While I am to old to say what is taught today, this is exactly the map vs territory issue I mentioned in my other comment.
It is all there in what you would have been taught, but hidden because we tend to avoid the hay in the haystack problems and focus on the needles, because we don't have access to the hay.
As an example that can cause huge arguments, if for analysis you used Rudin, go look for an equally binary operator in that book, as every construction of the reals is a measure zero set, it is actually impossible to prove the equality of two real numbers. ZFC uses constructablity, Spivik uses Cauchy sequences etc...
If you look at the paper[1], about the equivalence of PAC/VC dimensionality it is all there, framing learning as a decision problem, set shattering etc.
Richardson's theorm, especially with more recent papers is another lens.
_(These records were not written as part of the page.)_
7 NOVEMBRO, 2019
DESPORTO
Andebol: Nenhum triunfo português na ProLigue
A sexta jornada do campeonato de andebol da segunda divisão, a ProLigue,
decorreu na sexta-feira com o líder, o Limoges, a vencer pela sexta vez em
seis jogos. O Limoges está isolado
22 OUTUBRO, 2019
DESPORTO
With the idea that all models are wrong, but some are useful, it does seem that curriculums tend to leave these concepts to postgraduate classes, often hiding them or ignoring them, in descriptive complexity theory they should have been front and center IMHO.
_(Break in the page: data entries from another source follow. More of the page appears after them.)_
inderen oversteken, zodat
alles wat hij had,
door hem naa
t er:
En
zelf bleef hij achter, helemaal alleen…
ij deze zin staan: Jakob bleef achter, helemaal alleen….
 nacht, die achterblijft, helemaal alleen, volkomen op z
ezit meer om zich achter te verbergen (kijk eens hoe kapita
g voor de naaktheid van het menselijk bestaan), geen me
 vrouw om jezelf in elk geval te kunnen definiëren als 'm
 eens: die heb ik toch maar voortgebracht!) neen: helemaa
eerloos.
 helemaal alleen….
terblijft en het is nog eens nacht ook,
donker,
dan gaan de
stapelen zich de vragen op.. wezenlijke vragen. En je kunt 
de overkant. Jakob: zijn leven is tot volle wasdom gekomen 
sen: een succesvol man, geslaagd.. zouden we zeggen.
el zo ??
Assuming something is computable or learnable is important for finding pathological cases that are useful, don't confuse the map with the territory.
We have enough examples to know the neuronic model is wrong, but the proposed models we have found aren't useful yet, and with what this post provided shows that may always hold.
Physics and other fields make similar assumptions, like physics assumptions that laplacian determinism is true, despite counterexamples.
Gödel, Rice, Turing. etc... may be proven wrong some day, but right now Halt ~= open frame ~= symbol grounding ~= system identification in the general case is the safe bet.
But that doesn't help get work done, or possibly find new math that changes that.